:: Material provided ::
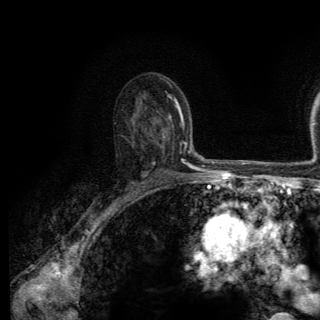
Breast MRI (dynamic contrast-enhanced), one axial slice; slice 84 of 150 in the series (ordered by position); cropped to one breast; dynamic contrast-enhanced series, time point 2 of 6 at this slice position (early post-contrast); 3 T; TE 2.8 ms, TR 7.8 ms; 320 × 320 image matrix, field of view 213 × 213 mm. Female patient.
Structures marked on this image (semi-automatically segmented with operator editing):
- enhancing-tissue mask used for the functional tumour volume (all voxels passing the contrast-enhancement thresholds inside the analysis volume; usually the tumour): bounding box [x1, y1, x2, y2] px = [127, 174, 144, 205]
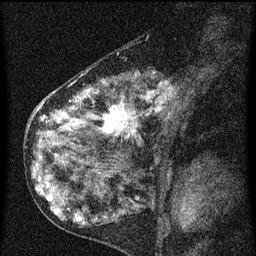
Breast MRI (dynamic contrast-enhanced), one sagittal slice. Dynamic contrast-enhanced series, image 2 of 3 at this slice position (ordered by acquisition). 1.5 T. TE 4.2 ms, TR 8 ms. 2 mm slice thickness. 256 × 256 image matrix, field of view 180 × 180 mm. Patient: female, 55 years.
Outlined on this slice (semi-automatic segmentation, software-assisted and operator-edited):
- analysis volume of interest (the breast-tissue region the enhancement analysis was run in; not a lesion): bounding box [x1, y1, x2, y2] px = [42, 72, 184, 155]
- tumour enhancement mask (voxels above the 70 % enhancement threshold inside the analysis volume of interest): [44, 82, 172, 139]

:: Problem details ::
Provide only the count of lines within the entries above that include the string "enhanced".

:: Task answer ::
2